Canada is failing when it comes to bringing its science inventions to the marketplace – but the latest research from Elicia Maine, professor of innovation and entrepreneurship at Simon Fraser University’s Beedie School of Business, suggests that we can improve at turning our inventions into innovation.

In research published in the May edition of top-ranked materials science journal Nature Materials, Maine suggests that long commercialization times, high capital costs, and sustained uncertainty deter investment in innovation for advanced materials.

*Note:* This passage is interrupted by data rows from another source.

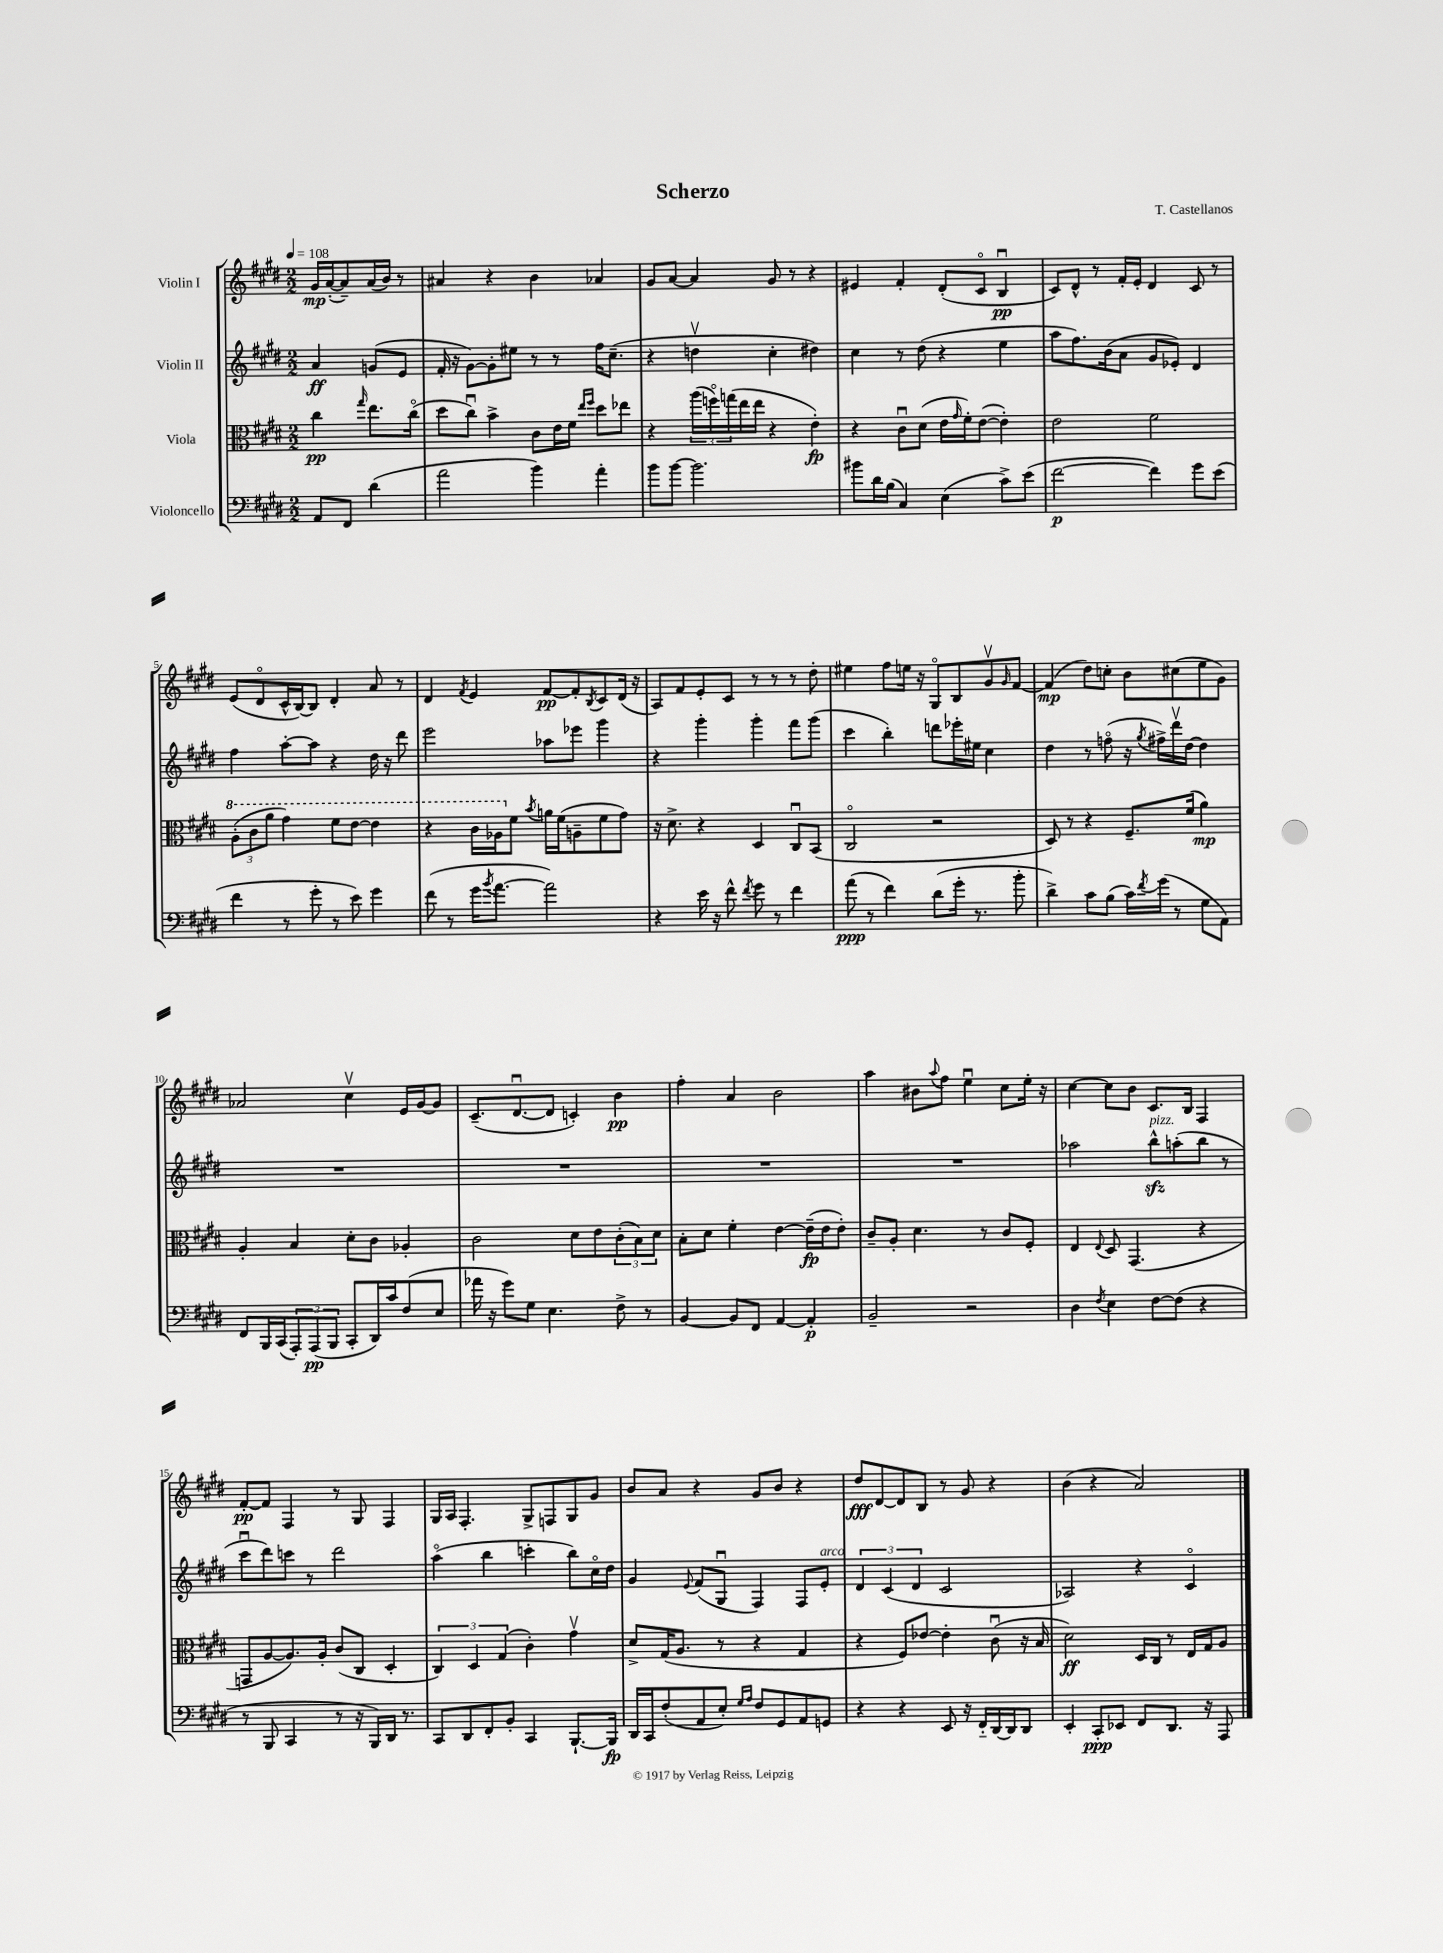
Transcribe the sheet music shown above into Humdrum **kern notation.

**kern	**kern	**kern	**kern
*staff4	*staff3	*staff2	*staff1
*clefF4	*clefC3	*clefG2	*clefG2
*k[f#c#g#d#]	*k[f#c#g#d#]	*k[f#c#g#d#]	*k[f#c#g#d#]
*M2/2	*M2/2	*M2/2	*M2/2
*MM108	*MM108	*MM108	*MM108
8AA/L	4cc#\	4a/	16g#/LL
.	.	.	([16a'/J
8FF#/J	.	.	8a~/])
.	16qqgg#/	.	.
(4d#\	8.ee\L	(8g/L	(16a/L
.	.	.	16b/JJ)
.	.	8e/J	8r
.	(16cc#o\Jk	.	.
=	=	=	=
2a\	8dd#\L	16f#'/	4a#/
.	.	16r	.
.	8cc#u\J)	[8g#\L)	.
.	4b^\	8g#'\]	4r
.	.	8ee#\J	.
4b\)	8c#\L	8r	4b\
.	16e\L	8r	.
.	16f#\JJ	.	.
.	16qqee/LL	.	.
.	16qqff#/JJ	.	.
4a'\	8dd#\L	16ff#\LK	4a-/
.	.	(8.cc#~\J	.
.	8ee-\J	.	.
=	=	=	=
8b\L	4r	4r	8g#/L
[8b\J	.	.	[8a/J
2.b\]	(24aa\LL	4ddv\	4a/]
.	24ffo\)	.	.
.	(24gg\	.	.
.	16ee\	.	.
.	16ee\JJ	.	.
.	4r	4cc#'\	8g#/
.	.	.	8r
.	4e'\)	4dd#\)	4r
=	=	=	=
8b#\L	4r	4cc#\	4e#/
16d#\L	.	.	.
(16B\JJ	.	.	.
4C#/)	8c#u\L	8r	4f#'/
.	(8d#\J	(8dd#\	.
(4E\	16e\LL	4r	(8d#'/L
.	16qqg#/	.	.
.	16f#'\J)	.	.
.	([8e\J	.	8c#o/J
8c#^\L)	4e'\])	4ee\	4Bu/
(8e\J	.	.	.
=	=	=	=
[2f#\	2e\	8aa\L	8c#/L)
.	.	8.ff#\)	8d#^^/J
.	.	.	8r
.	.	(16b\k	.
.	.	8a\J	16f#'/LL
.	.	.	16e'/JJ
4f#\])	2f#\	8g#/L	4d#/
.	.	8e-'/J)	.
8g#\L	.	4d#/	8c#/
(8e\J	.	.	8r
=	=	=	=
4f#\	(12a'\L	4ff#\	(8e/L
.	12cc#\	.	.
.	.	.	8d#o/
.	12aa\J	.	.
8r	4gg#\)	[8aa'\L	16c#^^/L
.	.	.	[16B/J)
8g#'\	.	8aa\]J	8B/]J
8r	8ff#\L	4r	4d#'/
8e\)	[8ee\J	.	.
4g#\	4ee\]	16dd#\	8a/
.	.	16r	.
.	.	8ddd#\	8r
=	=	=	=
(8f#\	4r	2eee\	4d#/
8r	.	.	.
.	.	.	8qf#/
16g#\LK	16cc#\LL	.	4e/
8qb/	.	.	.
[8.a\J	16a-\J	.	.
.	8f#\J	.	.
.	8qb/	.	.
2a\])	16a\LL	8aa-\L	[8f#/L
.	(16f#\J	.	.
.	8A~\	8eee-\J	8f#'/]
.	.	.	8qB/
.	8f#\	4ggg#\	8c#/
.	8g#\J)	.	(16d#/Jk
.	.	.	16r
=	=	=	=
4r	16r	4r	8A/L)
.	8.d#^\	.	.
.	.	.	8f#/
16e\	4r	4ggg#'\	8e'/
16r	.	.	.
8f#^^\	.	.	8c#/J
8qf#/	.	.	.
8g#\	4D#/	4ggg#'\	8r
8r	.	.	8r
4f#\	8C#u/L	8fff#\L	8r
.	(8BB/J	(8ggg#\J	8dd#'\
=	=	=	=
(8a\	2C#o/	4ccc#\	4ee#\
8r	.	.	.
4f#\)	.	4bb'\)	8ff#\L
.	.	.	16ee\Jk
.	.	.	16r
(8d#\L	2r	8ddd\L	8G#o/L
16g#'\Jk	.	16eee-'\L	8B/
8.r	.	16ee#\JJ	.
.	.	4cc#\	8g#v/
.	.	.	16qqg#/
8b'\	.	.	[8f#/J
=	=	=	=
4d#^\)	8D#/)	4dd#\	(4f#/]
.	8r	.	.
8c#\L	4r	8r	8dd#\L)
(8B\J	.	(8ffo\	8cc'\J
16c#\LL)	8.F#~/L	16r	8b\L
8qf#/	.	8qgg#/	.
(16g#\JJ	.	16ff#^\LL)	.
8r	.	16ddd#v\	(8cc#\
.	(16f#/Jk	[16dd#\JJ	.
8G#\L	4a\)	4dd#\]	8ee\
8AA\J)	.	.	8g#\J)
=	=	=	=
8FF#/L	4A'/	1r	2a-/
16BBB/L	.	.	.
(16CC#/J	.	.	.
12AAA'/)	4B/	.	.
(12AAA/	.	.	.
12BBB/J	.	.	.
8CC#'/L	8d#'\L	.	4cc#v\
16DD#/L)	8c#\J	.	.
16c#/J	.	.	.
(8F#/	4A-'/	.	16e/LL
.	.	.	[16g#/J
8E/J	.	.	8g#/]J
=	=	=	=
16a-\	2c#\	1r	(8.c#~/L
16r	.	.	.
8g#\L)	.	.	.
.	.	.	[8.d#u/
8G#\J	.	.	.
4.E\	.	.	8d#/]J
.	8d#\L	.	4c'/)
.	8e\	.	.
8F#^\	(12c#'\	.	4b\
.	12B\)	.	.
8r	.	.	.
.	12d#\J	.	.
=	=	=	=
[4BB/	8B'\L	1r	4ff#'\
.	8d#\J	.	.
8BB/]L	4f#'\	.	4a/
8FF#/J	.	.	.
[4AA/	[4e\	.	2b\
4AA'/]	(16e~\]LL	.	.
.	16e\J	.	.
.	8e'\J)	.	.
=	=	=	=
2BB~/	8c#~/L	1r	4aa\
.	8A'/J	.	.
.	4.d#\	.	8b#\L
.	.	.	8qqaa/
.	.	.	8ff#\J
2r	.	.	4eeu\
.	8r	.	.
.	8c#/L	.	8cc#\L
.	8F#'/J	.	16ee'\Jk
.	.	.	16r
=	=	=	=
4D#\	4E/	2aa-\	[4cc#\
8qF#/	8qqE/	.	.
4E\	8D#/	.	8cc#\]L
.	(4.GG#/	.	8b\J
[8F#\L	.	8bb^^\L	8.c#/L
(8F#\]J	.	(8aa'\	.
.	.	.	16B/Jk
4r	4r	8bb\J	4F#/
.	.	8r	.
=	=	=	=
8r	8GG/L	8ccc#u\L	[8f#'/L
8BBB/	[8A/	8ddd#\)	8f#/]J
4CC#/	8.A/])	8ccc\J	4F#/
.	.	8r	.
.	16A'/Jk	.	.
8r	(8c#/L	2ddd#\	8r
16r	8C#/J	.	8G#/
16BBB/LL)	.	.	.
16DD#/JJ	4D#'/	.	4F#/
8.r	.	.	.
=	=	=	=
8CC#/L	6C#/)	(4aao\	16G#/LL
.	.	.	16A/JJ
8DD#/	.	.	4.F#'/
.	6D#/	.	.
8FF#'/	.	4bb\	.
.	(6G#/	.	.
8BB'/J	.	.	.
4CC#/	4c#'\)	4ccc'\	8G#^/L
.	.	.	8F/
[8.BBB`/L	4g#v\	8bb\L)	8G#/
.	.	16cc#o\L	8g#/J
16BBB/]Jk	.	16dd#\JJ	.
=	=	=	=
16DD#/LL	8d#^/L	4g#/	8b/L
16CC#/J	.	.	.
(8F#'/	(16G#/K	.	8a/J
.	8.A/J	.	.
.	.	8qqe/	.
8AA/	.	(8f#/L	4r
8E'/J)	8r	8G#u/J	.
16qqG#/LL	.	.	.
16qqA/JJ	.	.	.
8F#/L	4r	4F#/)	8g#/L
8GG#/	.	.	8b/J
8AA/	4G#/	8F#/L	4r
8GG/J	.	8e'/J	.
=	=	=	=
4r	4r	6d#/	8dd#/L
.	.	.	[8d#/
.	.	(6c#/	.
4r	8F#/L)	.	8d#/]
.	.	6d#/	.
.	[8e-/J	.	8B/J
8EE/	4e-'\]	2c#/	8r
16r	.	.	8g#/
16FF#'~/LL	.	.	.
[16DD#/	(8c#u\	.	4r
16DD#/]J	.	.	.
8DD#/J	16r	.	.
.	16B/	.	.
=	=	=	=
4EE'/	2d#\)	2A-/)	(4b\
8CC#'/L	.	.	4r
8EE-/J	.	.	.
8FF#/L	16D#/LL	4r	2a/)
.	16C#/JJ	.	.
8.DD#/J	8r	.	.
.	16E/LL	4c#o/	.
16r	16G#/J	.	.
8AAA/	8A/J	.	.
==	==	==	==
*-	*-	*-	*-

The study indicates that with appropriate strategies, technology and market uncertainties can be reduced, and the commercialization of advanced materials – enabling technologies such as electric cars, medical devices, smaller, lighter smart phones, and solar cells – can be accelerated.

To achieve this goal, Maine identifies four strategies for scientist-entrepreneurs:

  • Utilize accelerators as they validate the technology’s usefulness and readiness;
  • Match the technology to an initial target market, considering consumer utility, partnership potential, and regulatory hurdles;
  • Decide on value chain positioning in the chosen target market;
  • Mitigate market risks through targeted strategic partnerships and licensing that aligns partner incentives.

“There has been a shift in industry; there used to be more corporate R&D done in large research labs in multinational firms,” says Maine. “Multinational firms have shifted to open innovation, but under this new model there is some great science that has trouble moving from the lab to the marketplace.

“Some of the world’s biggest problems – clean water, global poverty, curing cancer, clean energy – can be alleviated through science innovation,” she adds. “But not if the great science is languishing in the university lab. These recommendations address that commercialization gap.”

The study also has implications for government policymakers, recommending they let scientist-entrepreneurs use government grants to support broad IP protection and prototype development.

The paper, “Accelerating advanced materials commercialization”, is co-authored by prominent venture capitalist Purnesh Seegopaul, of Pangaea Ventures.

It builds on Maine’s previous research in this area, in which she has examined methods to improve Canada’s lacklustre innovation record through revised innovation policy, value creation strategies for science ventures, and better supporting university scientist-entrepreneurs.

One of the nation’s foremost experts in the formation and growth of science-based ventures, Maine has been selected as a finalist for the 2016 BCTIA Person of the Year Award.

She is Academic Director of Beedie’s Graduate Certificate in Science and Technology Commercialization, which teaches scientists and engineers the skills to commercialize their inventions, including market opportunity identification, managing under uncertainty, articulating a value proposition, creating financial projections, and business model iteration.